Kıbrıs Türk Gazeteciler Birliği yaptığı yazılı açıklamada, ülkede her bireyin üzerine titremesi gereken demokrasi, fikir ve basın özgürlüğünün, çoğulculuğun ve hoşgörünün son zamanlarda aldığı “darbelerin” kaygı verici olduğuna dikkat çekerek, “düşünce farklılıklarına bile tahammül edemeyen zihniyetin icraatları” karşısında dün olduğu gibi bugün de susmayacaklarını vurguladı.

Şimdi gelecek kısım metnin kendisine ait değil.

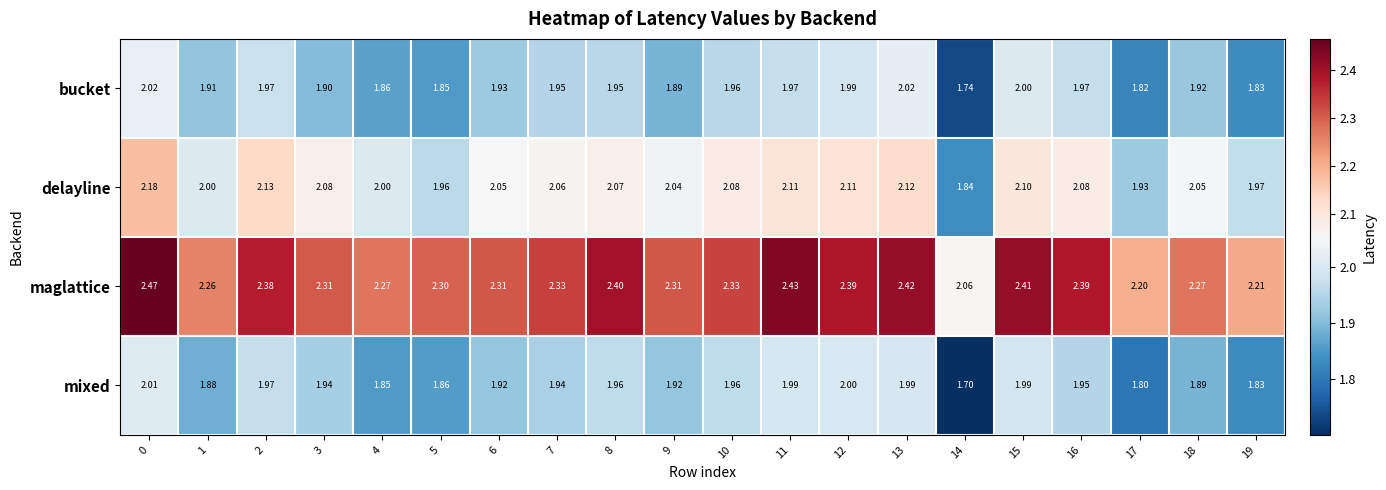

Is the value of maglattice at 14 greater than the value of delayline at 12?

No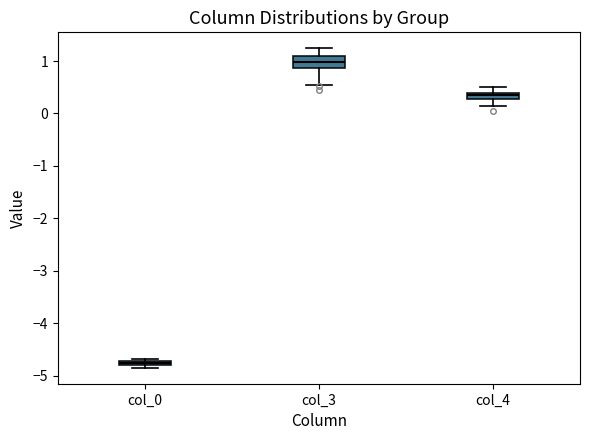

Comparing the boxes themselves (not the whiskers), which one is the tallest?

col_3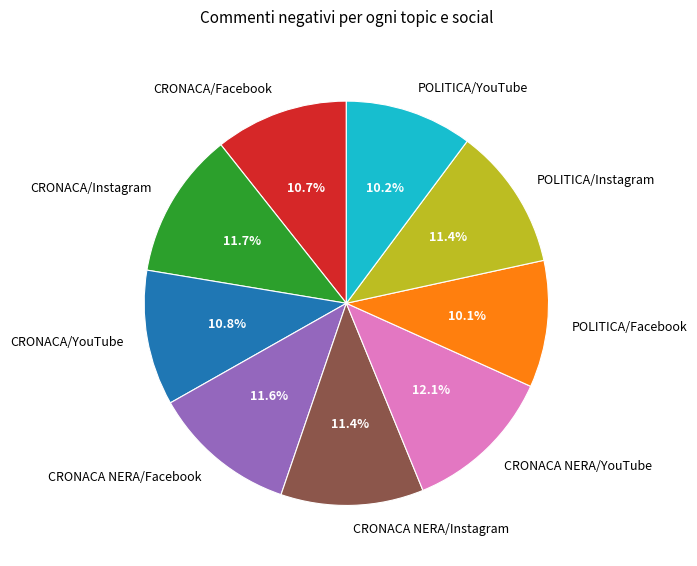

True or false: POLITICA/Facebook accounts for 10% of the total.

True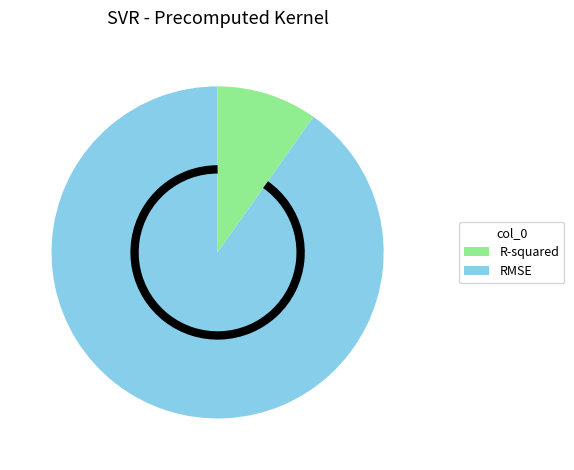

The RMSE slice represents 90% of the pie. True or false?

True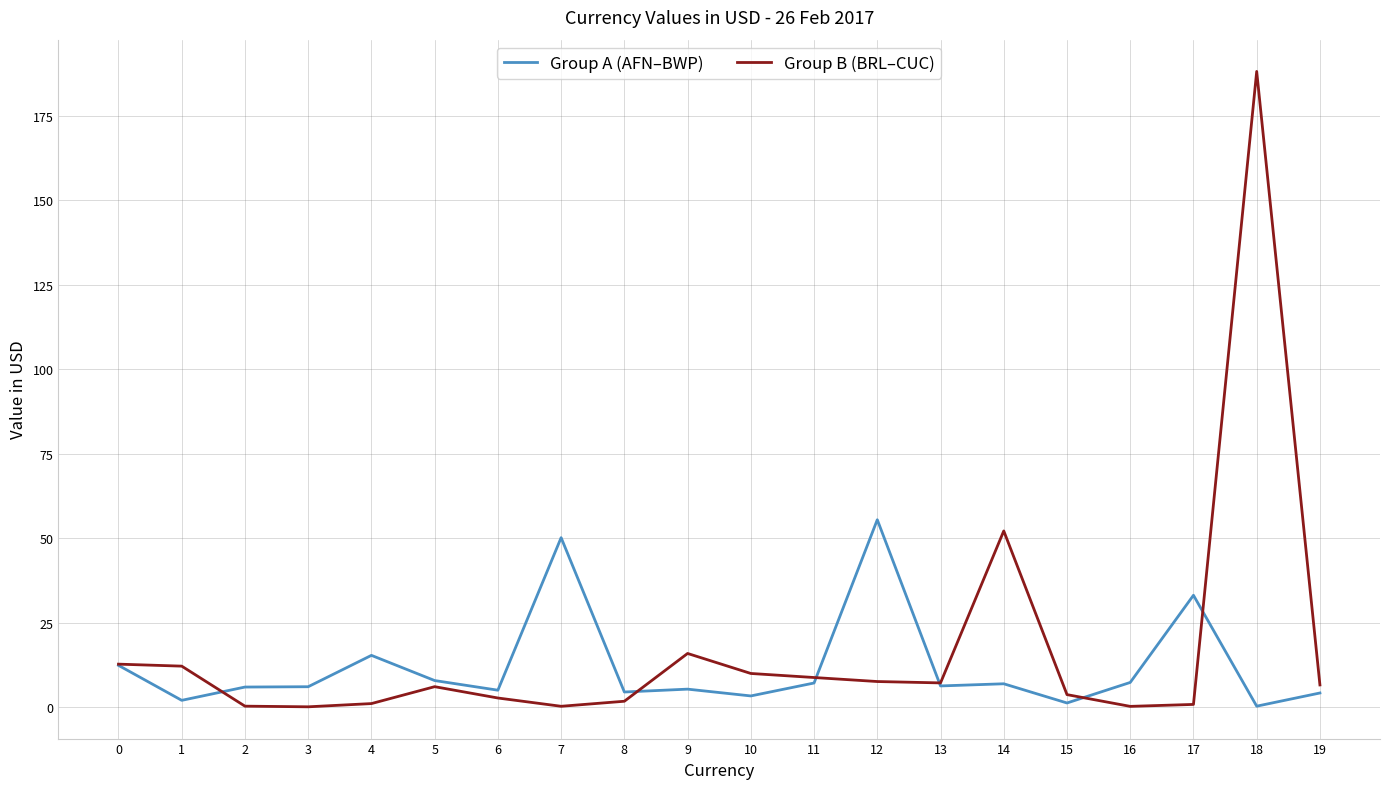

Rank the series by their maximum value, from lowest to highest.

Group A (AFN–BWP), Group B (BRL–CUC)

Açıklamada, 4. Cumhurbaşkanı Mustafa Akıncı’nın basın ve iletişim danışmanı Ali Bizden’in, ardından da ülkenin aydın isimlerinden tıp doktoru, araştırmacı yazar Ahmet An’ın güvenliğe zararlı oldukları gerekçesiyle Türkiye’ye girişlerine izin verilmeyerek sınır dışı edilmeleri ve sonrasındaki süreçte hiçbir resmi açıklama yapılmamasının rahatsızlık verici olduğu ifade edildi.
“DÜN OLDUĞU GİBİ BUGÜN DE SUSMAYACAĞIZ”
Yetkililerin bu konudaki sessizliği yanında kamuoyunda dolaştığı duyumları alınan “yasaklı listeleri” içerisinde gazetecilerin de olmasının yaşanan gelişmeleri ifade özgürlüğü açısından bir tehdit olarak değerlendirmeyi zorunlu kıldığına işaret edilen açıklamada, şu ifadelere yer verildi:
“Bu iki olay gündemdeki sıcaklığı korurken, bir başka meslektaşımız ve üyemiz olan Serhat İncirli’nin Kanal T televizyonundan kovulması ve üstüne üstlük bu kararı alanların bir de 8 Temmuz tarihli yayın içeriğiyle ilgili avukatlarının gerekli çalışmayı başlattığını açıklaması da hoşgörüsüzlüğün ve bu kararda bazı üst makamların etkisini göstermektedir.
Kıbrıs Türk basını ve Kıbrıs Türk halkı, demokrasi ve basın özgürlüğü yolunda bugüne kadar şehitler vermiş, bedel ödemiştir. Düşünce farklılıklarına bile tahammül edemeyen zihniyetin icraatları karşısında dün olduğu gibi bugün de susmayacağız.”